Vladímír, by Julia May Jonas
Simon & Schuster
Vladímír, by Julia May Jonas

The guilty pleasures of Vladímír, a virtuoso debut novel by Julia May Jonas, begin with its cover: a close up from the neck down of man's very nice open-shirted chest and hands resting on his clothed crotch. That naughty cover, combined with the novel's title, also serves as a warning that this is going to be a sly and subversive read. After all, there's only one Vladimir who reigns supreme in the literary realm, so any novel that gestures to Vladimir Nabokov and, by implication, Lolitais a novel to be wary of.

Our unnamed narrator here, our Humbert Humbertina, if you will, is a professor of women's literature in her late 50s who's so witty, sharp and seductive that, as a reader, I was pretty much putty in her hands, as generations of her students have been.

Problems
**A.** Reproduce everything in the Vladímír review from "The guilty pleasures" down to "students have been.".
**B.** Take the review of the novel Vladímír further, picking up after its final sentence.

Supplied entries
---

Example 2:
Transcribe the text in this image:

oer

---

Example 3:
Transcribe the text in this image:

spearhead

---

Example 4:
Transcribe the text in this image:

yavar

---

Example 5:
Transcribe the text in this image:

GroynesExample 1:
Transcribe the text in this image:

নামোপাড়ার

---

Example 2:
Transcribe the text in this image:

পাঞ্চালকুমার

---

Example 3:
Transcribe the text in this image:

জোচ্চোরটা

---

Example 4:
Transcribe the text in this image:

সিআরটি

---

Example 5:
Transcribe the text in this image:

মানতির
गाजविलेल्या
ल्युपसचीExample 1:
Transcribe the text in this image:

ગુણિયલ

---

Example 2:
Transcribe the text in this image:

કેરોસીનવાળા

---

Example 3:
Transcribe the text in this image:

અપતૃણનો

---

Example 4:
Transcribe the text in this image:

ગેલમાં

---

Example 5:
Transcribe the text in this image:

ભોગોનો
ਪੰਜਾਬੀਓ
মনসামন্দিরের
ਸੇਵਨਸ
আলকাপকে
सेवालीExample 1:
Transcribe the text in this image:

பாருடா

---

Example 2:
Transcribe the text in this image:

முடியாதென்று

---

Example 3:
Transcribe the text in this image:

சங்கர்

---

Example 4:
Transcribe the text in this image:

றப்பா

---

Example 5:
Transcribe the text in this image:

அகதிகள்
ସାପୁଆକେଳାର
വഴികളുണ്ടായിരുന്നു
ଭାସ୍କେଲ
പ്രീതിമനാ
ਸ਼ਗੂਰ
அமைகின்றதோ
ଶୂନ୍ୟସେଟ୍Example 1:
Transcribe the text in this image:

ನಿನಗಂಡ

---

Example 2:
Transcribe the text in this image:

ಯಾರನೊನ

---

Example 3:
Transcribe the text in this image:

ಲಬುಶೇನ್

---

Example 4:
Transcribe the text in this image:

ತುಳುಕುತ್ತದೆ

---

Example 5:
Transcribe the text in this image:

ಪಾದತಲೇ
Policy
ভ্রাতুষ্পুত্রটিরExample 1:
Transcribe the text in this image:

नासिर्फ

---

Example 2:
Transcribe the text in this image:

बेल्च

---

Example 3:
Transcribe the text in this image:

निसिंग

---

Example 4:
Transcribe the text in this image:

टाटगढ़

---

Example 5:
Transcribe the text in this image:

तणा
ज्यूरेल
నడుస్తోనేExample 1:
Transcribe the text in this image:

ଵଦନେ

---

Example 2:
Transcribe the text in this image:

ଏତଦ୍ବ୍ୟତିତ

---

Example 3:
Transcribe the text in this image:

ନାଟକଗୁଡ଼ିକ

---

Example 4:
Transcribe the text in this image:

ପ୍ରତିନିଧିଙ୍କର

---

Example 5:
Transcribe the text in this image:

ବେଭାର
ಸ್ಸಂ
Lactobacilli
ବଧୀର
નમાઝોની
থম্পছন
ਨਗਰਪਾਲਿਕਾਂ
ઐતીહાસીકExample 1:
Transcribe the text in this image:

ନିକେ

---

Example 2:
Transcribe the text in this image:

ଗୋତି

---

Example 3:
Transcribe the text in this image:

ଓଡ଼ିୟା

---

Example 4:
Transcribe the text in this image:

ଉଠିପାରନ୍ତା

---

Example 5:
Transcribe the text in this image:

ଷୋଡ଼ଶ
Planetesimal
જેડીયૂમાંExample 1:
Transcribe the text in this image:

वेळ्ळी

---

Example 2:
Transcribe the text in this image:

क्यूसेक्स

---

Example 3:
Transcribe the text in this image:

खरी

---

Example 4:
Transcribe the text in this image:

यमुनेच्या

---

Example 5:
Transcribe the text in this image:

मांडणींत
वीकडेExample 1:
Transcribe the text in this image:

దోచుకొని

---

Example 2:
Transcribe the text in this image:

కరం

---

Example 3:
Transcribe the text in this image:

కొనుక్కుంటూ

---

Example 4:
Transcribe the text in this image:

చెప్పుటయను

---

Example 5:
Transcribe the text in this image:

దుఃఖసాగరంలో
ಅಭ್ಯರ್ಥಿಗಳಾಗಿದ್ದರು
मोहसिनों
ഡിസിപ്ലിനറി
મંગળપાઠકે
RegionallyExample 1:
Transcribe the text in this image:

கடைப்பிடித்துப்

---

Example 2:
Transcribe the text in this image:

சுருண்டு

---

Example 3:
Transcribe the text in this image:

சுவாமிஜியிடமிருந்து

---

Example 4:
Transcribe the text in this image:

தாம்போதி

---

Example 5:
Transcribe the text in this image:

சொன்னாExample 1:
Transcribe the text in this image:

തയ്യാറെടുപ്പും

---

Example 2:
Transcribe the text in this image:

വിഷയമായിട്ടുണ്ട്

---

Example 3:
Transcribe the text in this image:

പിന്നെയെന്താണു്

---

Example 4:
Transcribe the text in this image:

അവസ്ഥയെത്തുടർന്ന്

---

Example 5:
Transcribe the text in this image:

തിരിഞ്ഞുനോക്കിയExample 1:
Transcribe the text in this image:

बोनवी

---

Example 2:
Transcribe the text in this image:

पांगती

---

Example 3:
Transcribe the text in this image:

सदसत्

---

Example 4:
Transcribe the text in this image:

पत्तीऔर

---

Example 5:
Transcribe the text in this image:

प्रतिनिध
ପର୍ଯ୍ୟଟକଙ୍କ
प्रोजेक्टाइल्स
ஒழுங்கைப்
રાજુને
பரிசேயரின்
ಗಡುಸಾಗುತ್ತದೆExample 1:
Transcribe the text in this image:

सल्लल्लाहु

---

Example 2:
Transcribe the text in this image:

In response
**A.**
The guilty pleasures of Vladímír, a virtuoso debut novel by Julia May Jonas, begin with its cover: a close up from the neck down of man's very nice open-shirted chest and hands resting on his clothed crotch. That naughty cover, combined with the novel's title, also serves as a warning that this is going to be a sly and subversive read. After all, there's only one Vladimir who reigns supreme in the literary realm, so any novel that gestures to Vladimir Nabokov and, by implication, Lolitais a novel to be wary of.

Our unnamed narrator here, our Humbert Humbertina, if you will, is a professor of women's literature in her late 50s who's so witty, sharp and seductive that, as a reader, I was pretty much putty in her hands, as generations of her students have been.

**B.**
When the novel opens, however, our narrator finds her status and feminist credentials jeopardized because of her husband's decades of bad behavior. John is the chair of the English Department at their small liberal arts college and he's a seasoned philanderer. The couple has always had an open marriage, so our narrator was vaguely aware of these so-called affairs with students.

But sexual politics on campus have changed over the years, most dramatically with the advent of #MeToo. A petition, signed by over 300 students, is calling for John's removal. Whispers are growing louder that our narrator herself should resign because she was an "enabler."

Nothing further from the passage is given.